The school seems like a very “social” place and less like an academy– numerous field trips, “sports” days, music and exercise classes and camping overnights pepper the plot and while there is a library and scenes of students doing self-directed physics studies with alcohol burners and beakers, they always take place in Tomoe’s disused railroad cars-cum-classrooms. It’s a challenge only to those readers with a constricted view of what education and learning necessarily mean. For Kobayashi and his students, every experience brings teachable moments and the question begged and answered is why reading about flora and fauna in a textbook is a superior approach when one can go outside for a walk and study the variety of life up close.

From the view of paranoid American parenting, the children disrobing with their teachers and swimming naked together in the school’s small pool will seem like a perfect opportunity for secret child abusers amongst the faculty to get their jollies. But the lesson here seems to be that every choice in life brings with it risks and if bathing suit-less swim time is a useful means for helping the children (especially the physically handicapped) to appreciate and accept their differences and similarities such that they can have confidence about who they are and act with kindness towards everyone else, the risk of something monstrous or mean-spirited in such an environment might be a better risk to take than watching certain individuals grow up feeling alienated from themselves and others for lack of such experiences.

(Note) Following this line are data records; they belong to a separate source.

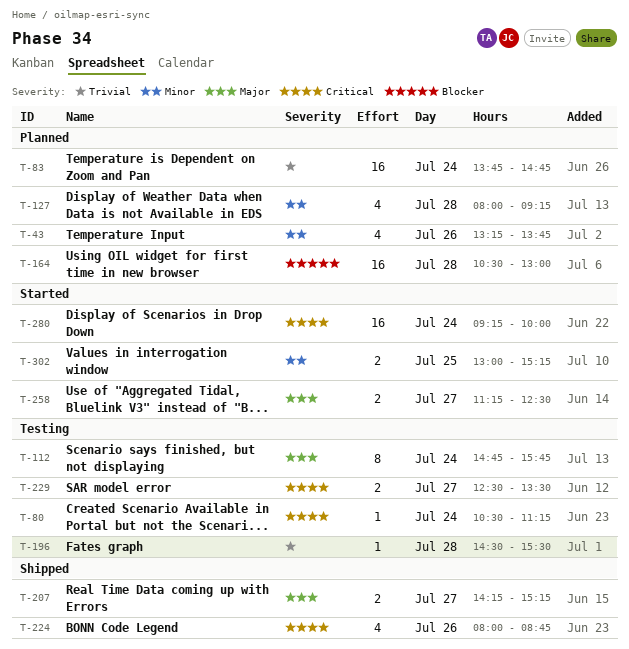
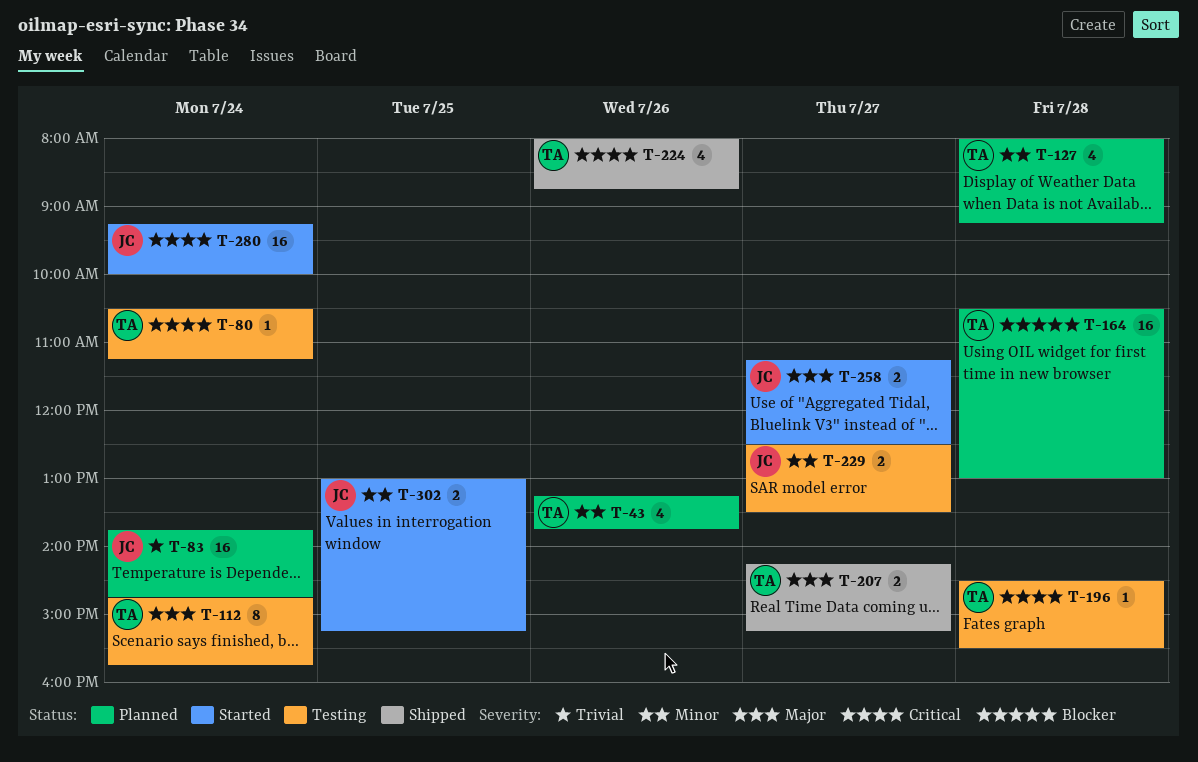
T-196, priority: Trivial -> Critical
T-229, priority: Critical -> Minor

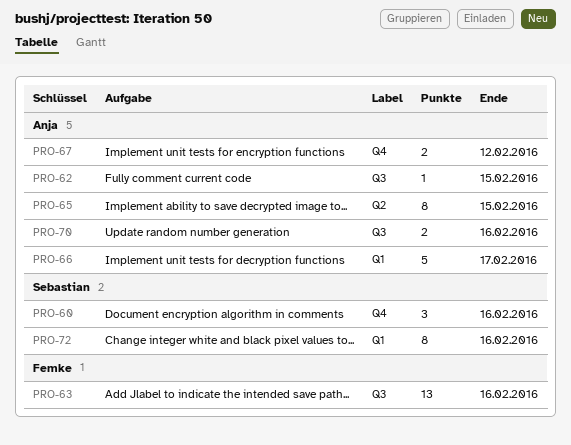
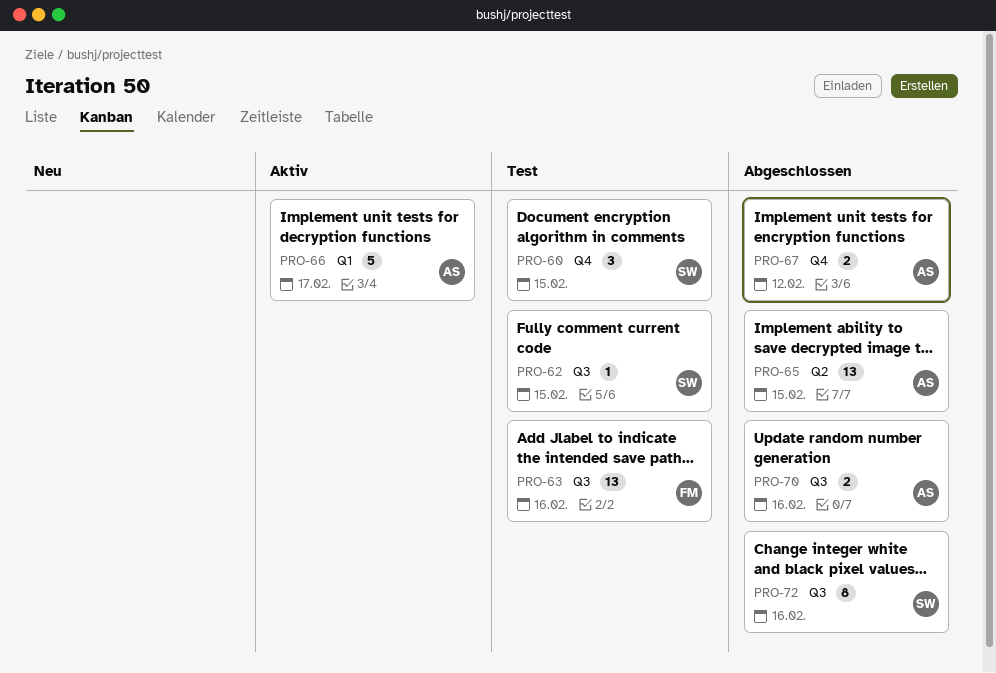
PRO-60, due: Feb 16 -> Feb 15
PRO-62, owner: Anja -> Sebastian
PRO-65, estimate: 8 -> 13
PRO-72, label: Q1 -> Q3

Indeed, those same paranoid parents would be wondering how a child could ever develop a moral sense without correction and punishment from adults. It is enjoyable, then, to witness the many moments when Totto-chan attempts to do something underhanded or less than honest (with herself, her parents or her friends) but recognizes the moral inconsistency of her actions on her own and eventually makes amends and moves on. It makes you think that children are capable of so much more than they are given credit for, typically, and that maybe the moral failings of children reflect not their immaturity, but the perverse incentives of the adults who guide them.

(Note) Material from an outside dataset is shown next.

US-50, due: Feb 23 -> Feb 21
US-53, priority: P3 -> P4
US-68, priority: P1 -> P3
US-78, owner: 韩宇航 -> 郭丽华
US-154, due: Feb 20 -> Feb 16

This is a humorous book, as well. There were many moments when I couldn’t help but laugh out loud and recount a passage to someone nearby, they’re just too good not to share. And thankfully, there are moments of profound tragedy and despair. I say thankfully, because it is in these recollections that we are truly reminded of how precious life is and what a wonderful gift a school like Tomoe is.

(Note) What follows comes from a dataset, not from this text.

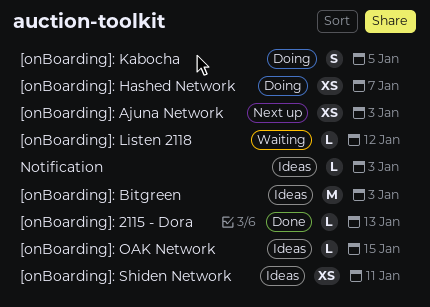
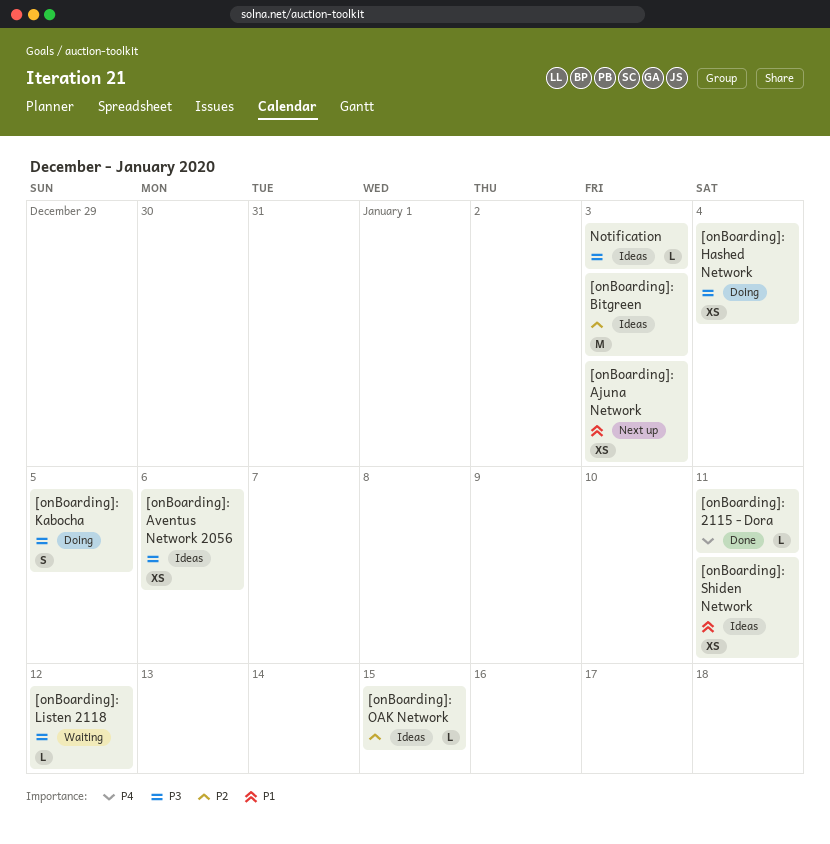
[onBoarding]: 2115 - Dora, due: Jan 13 -> Jan 11
[onBoarding]: Aventus Network 2056: none -> present
[onBoarding]: Hashed Network, due: Jan 7 -> Jan 4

One of those tragedies is that the Tomoe school burned to the ground near the finale of the Pacific War as Tokyo came under increased firebombing by the US Air Force. It’s a stark reminder of the injudiciousness and unfairness of war, even though it is recounted without particular frustration or anger on the part of the author (a testament to the empathetic spirit of the school itself!) But there is also a lesson in the resilience of the creative spirit, as Kobayashi’s only response is to ask, “What kind of school shall we build next?”

The good news is that we don’t have to suffer war or burn our schools down to ask that question ourselves.

I think this book can be enjoyed by children, parents, families, teachers and social theorists and anyone concerned with building a more empathetic society built upon respect for the individual and the instinct of trusting oneself.